» **TASK GOAL**: Among the entries below, copy every line that carries the word "Neun".

» **INFORMATION SHOWN**:
---*---

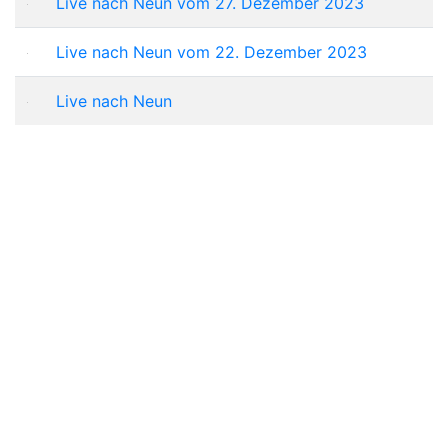
Live nach Neun vom 27. Dezember 2023
Live nach Neun vom 22. Dezember 2023
Live nach Neun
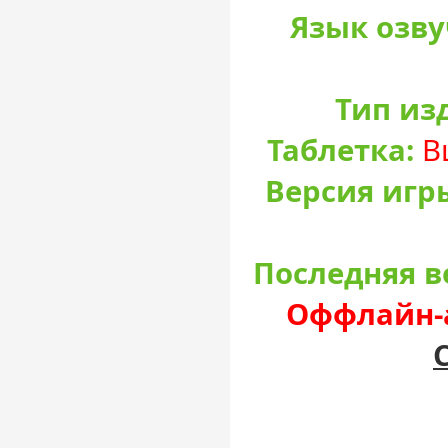
Язык озву
Тип из
Таблетка:
В
Версия игр
Последняя в
Оффлайн-а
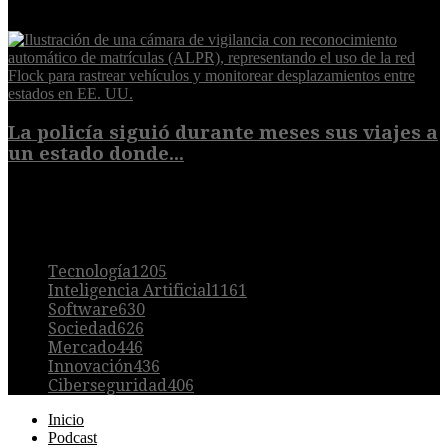
8 de agosto de 2026
La policía siguió durante meses sus viajes a
un estado donde...
8 de agosto de 2026
POPULAR
Tecnología
1205
Inteligencia Artificial
1161
Software
630
Sociedad
626
Mercado
446
Innovación
436
Ciberseguridad
406
Inicio
Podcast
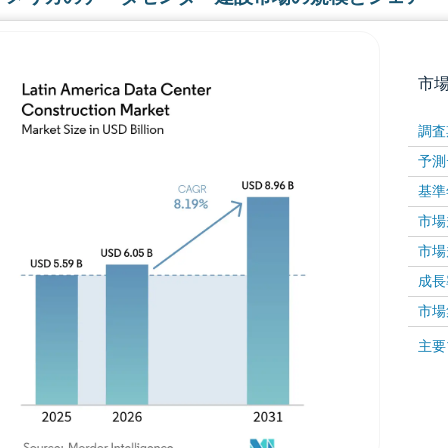
市
調査
予測
基準
市場規
市場規
成長率 
画像 © Mordor Intelligence。再利用にはCC BY 4
市場
画像 ©
主要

---*---

» **SOLUTION BELOW**:
Live nach Neun vom 27. Dezember 2023
Live nach Neun vom 22. Dezember 2023
Live nach Neun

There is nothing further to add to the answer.